# Task to carry out:
Without adding anything, give again the lines from the one holding "not (d2, x1);" through the final line of the records, exactly, with both ends included and pictures dropped.

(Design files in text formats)
⟨

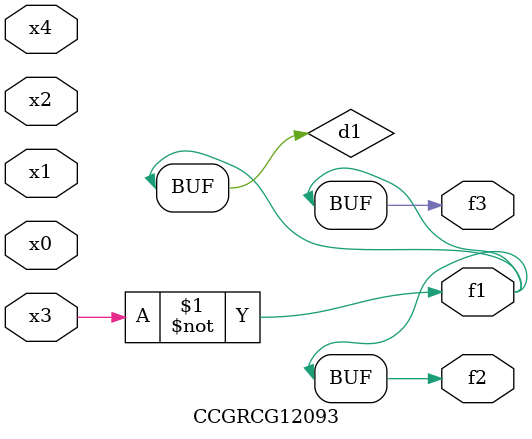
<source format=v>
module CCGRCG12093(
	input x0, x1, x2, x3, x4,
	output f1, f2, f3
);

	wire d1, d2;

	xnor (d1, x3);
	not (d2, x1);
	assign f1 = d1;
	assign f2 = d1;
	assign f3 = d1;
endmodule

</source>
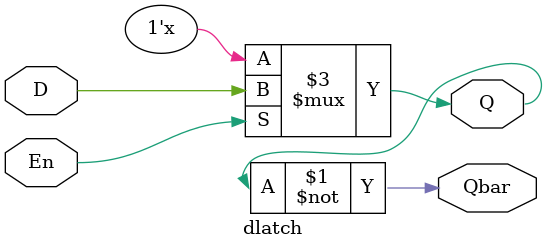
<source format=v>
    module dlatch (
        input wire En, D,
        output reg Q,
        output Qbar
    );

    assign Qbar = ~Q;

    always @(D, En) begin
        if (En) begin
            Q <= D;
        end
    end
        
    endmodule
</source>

⟩

# Response area:
	not (d2, x1);
	assign f1 = d1;
	assign f2 = d1;
	assign f3 = d1;
endmodule

</source>
<source format=v>
    module dlatch (
        input wire En, D,
        output reg Q,
        output Qbar
    );

    assign Qbar = ~Q;

    always @(D, En) begin
        if (En) begin
            Q <= D;
        end
    end
        
    endmodule
</source>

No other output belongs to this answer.